Soldados da Força de Paz nas Colinas de Golã. Foto: ONU/Gernot Payer

Soldados da Força de Paz nas Colinas de Golã. Foto: ONU/Gernot Payer

Nesta quinta-feira (26), o Conselho de Segurança da ONU prorrogou por um ano os mandatos das operações de paz da ONU em Mali e na Costa do Marfim, e por mais seis meses o mandato da Força das Nações Unidas de Observação do Desengajamento (UNDOF) nas Colinas de Golã.

Em Mali, a frágil situação da segurança no norte do país fez com que o Conselho prorrogasse as atividades da missão. Até o final de junho, a Missão Multidimensional Integrada da ONU para a Estabilização no Mali (MINUSMA) deverá continuar com 70% da sua força civil, 77% da sua força militar e 83% da sua força policial. O Conselhou pediu para que a missão continue garantindo a segurança dos civis, dos trabalhadores da ONU e seus parceiros, além das instalações e equipamentos; e apoiando o diálogo político e a reconciliação entre as partes envolvidas, bem como as autoridades do país.

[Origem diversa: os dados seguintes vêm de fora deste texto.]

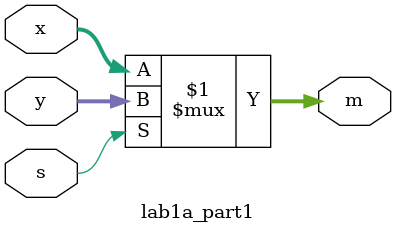
<source format=v>
module lab1a_part1 (x, y, s, m);
    input  [7:0] x, y; //Input 1 and 2
    input        s;   // Select signal
    output [7:0] m;    // Mux output

    assign m = s? y : x;

endmodule





</source>
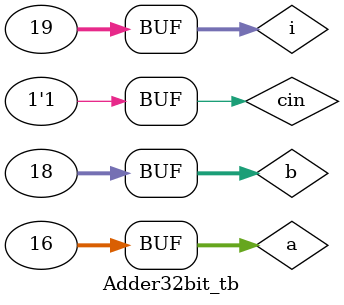
<source format=v>

`timescale 1ns/100ps
`include "32bitfulladder.v"

module Adder32bit_tb;
  reg [31:0] a, b;
  reg cin;  
  wire [31:0] s; 
  wire cout;
  
  Adder32bit uut (.a(a), .b(b), .cin(cin), .cout(cout), .s(s));
  initial
    begin 
      //$dumpfile("dump.vcd"); $dumpvars(1, tb_Adder4bit);
      $monitor(" a=%b,b=%b, cin= %b, s=%b, cout=%b",a,b,cin, s, cout);
    end

integer i;
  
  initial 
    begin
      //testing a few of them
      cin= 1'b0;  
      for (i=7; i<17; i=i+1) begin
        a=i;
        b=a;  
       #10;
    end 
      cin= 1'b1;
      for (i=2; i<19; i=i+1) begin
        b=i; 
       #10;
    end 
    end

endmodule




</source>
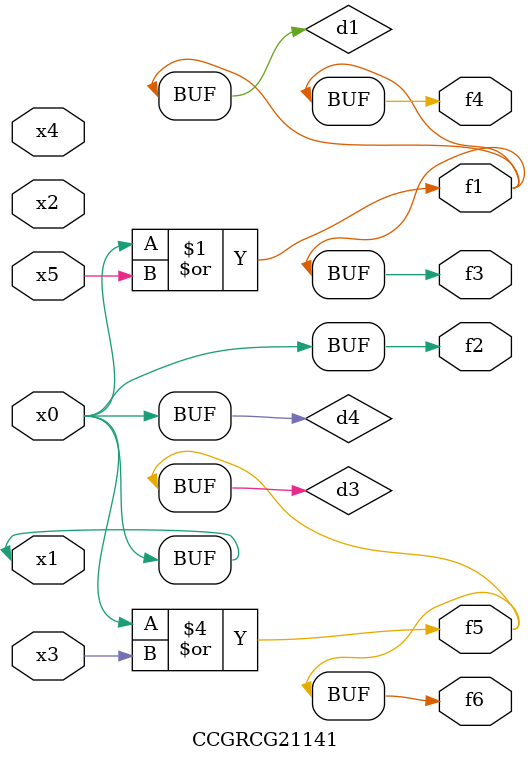
<source format=v>
module CCGRCG21141(
	input x0, x1, x2, x3, x4, x5,
	output f1, f2, f3, f4, f5, f6
);

	wire d1, d2, d3, d4;

	or (d1, x0, x5);
	xnor (d2, x1, x4);
	or (d3, x0, x3);
	buf (d4, x0, x1);
	assign f1 = d1;
	assign f2 = d4;
	assign f3 = d1;
	assign f4 = d1;
	assign f5 = d3;
	assign f6 = d3;
endmodule

</source>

O mandato também foi ampliado para estabelecer e fornecer apoio às atividades da comissão internacional de inquérito, assim como garantir a preservação cultural, protegendo de ataques os lugares culturais e históricos em Mali.

A Operação das Nações Unidas na Costa do Marfim (UNOCI), que também prosseguirá com suas atividades até junho de 2015, será reconfigurada. Dos 7.137 militares que estão em missão, 5.437 permanecerão no país. O Conselho ressaltou que seria possível reduzi-la mais mesmo antes da sua finalização, estabelecida para depois das eleições presidenciais em outubro de 2015, caso as condições de segurança no país e a capacidade do governo em assumir as funções de segurança exercidas até então pelo UNOCI permitissem.

O mandato da UNDOF, que monitora, desde 1974, o acordo entre Síria e Israel após a guerra de 1973, foi renovado por outros seis meses a fim de evitar um desbordamento do conflito sírio. O Conselho também pediu a todas as partes do conflito para continuar impedindo qualquer violação do cessar-fogo e da área de separação e ressaltou que não deve haver nenhuma atividade militar de qualquer tipo na área de separação, incluindo as operações militares das Forças Armadas da Síria.